>>>>

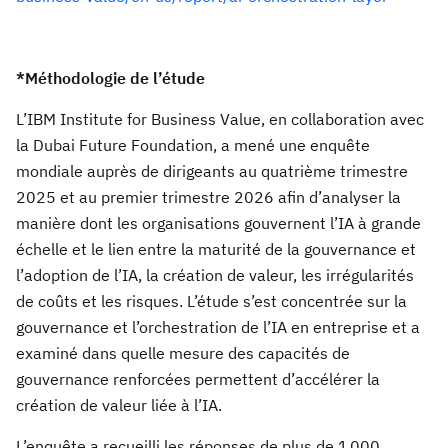
*Méthodologie de l’étude
L’IBM Institute for Business Value, en collaboration avec
la Dubai Future Foundation, a mené une enquête
mondiale auprès de dirigeants au quatrième trimestre
2025 et au premier trimestre 2026 afin d’analyser la
manière dont les organisations gouvernent l’IA à grande
échelle et le lien entre la maturité de la gouvernance et
l’adoption de l’IA, la création de valeur, les irrégularités
de coûts et les risques. L’étude s’est concentrée sur la
gouvernance et l’orchestration de l’IA en entreprise et a
examiné dans quelle mesure des capacités de
gouvernance renforcées permettent d’accélérer la
création de valeur liée à l’IA.
L’enquête a recueilli les réponses de plus de 1 000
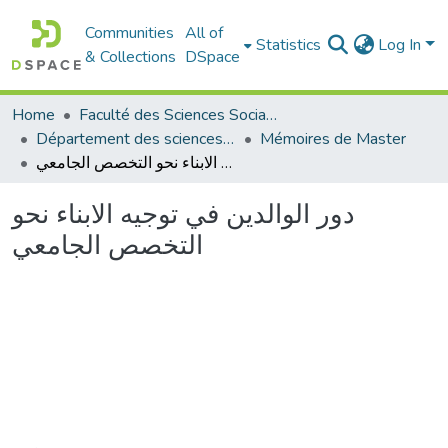
Communities
All of
Statistics
Log In
& Collections
DSpace
Home
Faculté des Sciences Sociales
Département des sciences sociales
Mémoires de Master
دور الوالدين في توجيه الابناء نحو التخصص الجامعي
دور الوالدين في توجيه الابناء نحو
التخصص الجامعي
Loading...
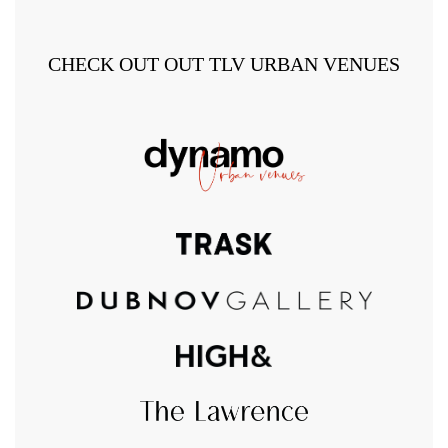
CHECK OUT OUT TLV URBAN VENUES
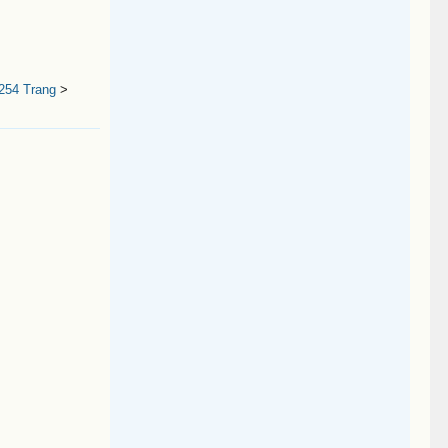
254 Trang
>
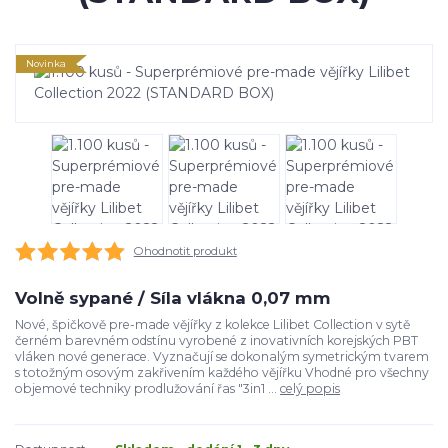
Novinka
Ohodnotit produkt
Volně sypané / Síla vlákna 0,07 mm
Nové, špičkově pre-made vějířky z kolekce Lilibet Collection v sytě
černém barevném odstínu vyrobené z inovativních korejských PBT
vláken nové generace. Vyznačují se dokonalým symetrickým tvarem
s totožným osovým zakřivením každého vějířku Vhodné pro všechny
objemové techniky prodlužování řas "3in1 ...
celý popis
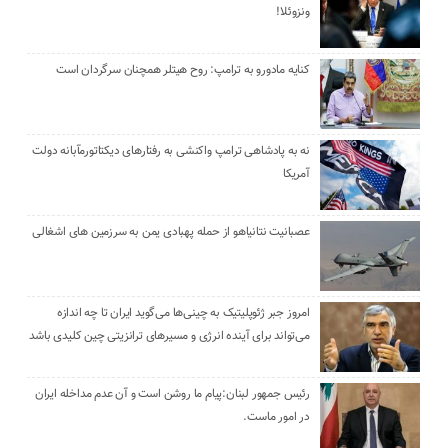
ونزوئلا!
کنایه مادورو به ترامپ: روح هیتلر همچنان سرگردان است
نه به پادشاهی ترامپ واکنشی به رفتارهای دیکتاتورمآبانه دولت
آمریکا
عصبانیت نتانیاهو از حمله پهبادی یمن به سرزمین های اشغالی
امروز جبر ژئوپلیتیک به چینی‌ها می‌گوید ایران تا چه اندازه
می‌تواند برای آینده انرژی و مسیرهای ترانزیتی چین کلیدی باشد
رئیس جمهور لبنان:پیام ما روشن است و آن عدم مداخله ایران
در امور ماست.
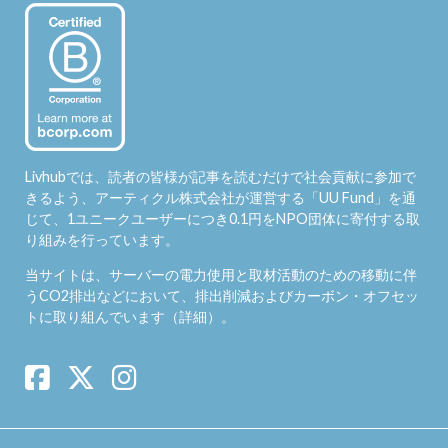
Livhubでは、読者の皆様が記事を読むだけで社会貢献に参加で
きるよう、アーティクル株式会社が運営する「
UU Fund
」を通
じて、1ユニークユーザーにつき0.1円をNPO団体に寄付する取
り組みを行っています。
当サイトは、サーバーの電力使用と取材活動のための移動に伴
うCO2排出などにおいて、排出削減およびカーボン・オフセッ
トに取り組んでいます（
詳細
）。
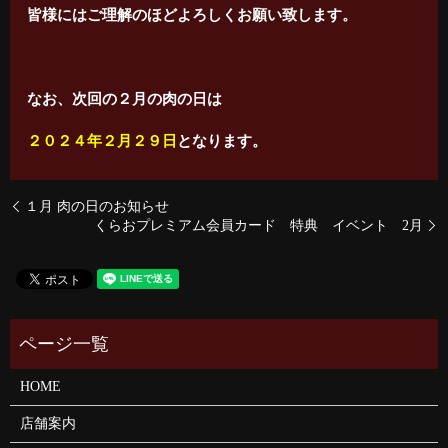
皆様にはご理解のほどよろしくお願い致します。
なお、次回の２月の肉の日は
２０２４年２月２９日
となります。
１月 肉の日のお知らせ
くらおプレミアム会員カード 特典 イベント 2月
HOME
店舗案内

<<<<

**EXERCISE AIM**. Copy the rows word for word, starting at the line containing "Communities" and continuing through the end of the rows, with both ends included. Leave the pictures out of your copy.

**SOLUTION TO THIS PROBLEM**.
Communities
All of
Statistics
Log In
& Collections
DSpace
Home
Faculté des Sciences Sociales
Département des sciences sociales
Mémoires de Master
دور الوالدين في توجيه الابناء نحو التخصص الجامعي
دور الوالدين في توجيه الابناء نحو
التخصص الجامعي
Loading...
CHECK OUT OUT TLV URBAN VENUES
254 Trang
>
Novinka
Ohodnotit produkt
Volně sypané / Síla vlákna 0,07 mm
Nové, špičkově pre-made vějířky z kolekce Lilibet Collection v sytě
černém barevném odstínu vyrobené z inovativních korejských PBT
vláken nové generace. Vyznačují se dokonalým symetrickým tvarem
s totožným osovým zakřivením každého vějířku Vhodné pro všechny
objemové techniky prodlužování řas "3in1 ...
celý popis
ونزوئلا!
کنایه مادورو به ترامپ: روح هیتلر همچنان سرگردان است
نه به پادشاهی ترامپ واکنشی به رفتارهای دیکتاتورمآبانه دولت
آمریکا
عصبانیت نتانیاهو از حمله پهبادی یمن به سرزمین های اشغالی
امروز جبر ژئوپلیتیک به چینی‌ها می‌گوید ایران تا چه اندازه
می‌تواند برای آینده انرژی و مسیرهای ترانزیتی چین کلیدی باشد
رئیس جمهور لبنان:پیام ما روشن است و آن عدم مداخله ایران
در امور ماست.
Livhubでは、読者の皆様が記事を読むだけで社会貢献に参加で
きるよう、アーティクル株式会社が運営する「
UU Fund
」を通
じて、1ユニークユーザーにつき0.1円をNPO団体に寄付する取
り組みを行っています。
当サイトは、サーバーの電力使用と取材活動のための移動に伴
うCO2排出などにおいて、排出削減およびカーボン・オフセッ
トに取り組んでいます（
詳細
）。
皆様にはご理解のほどよろしくお願い致します。
なお、次回の２月の肉の日は
２０２４年２月２９日
となります。
１月 肉の日のお知らせ
くらおプレミアム会員カード 特典 イベント 2月
HOME
店舗案内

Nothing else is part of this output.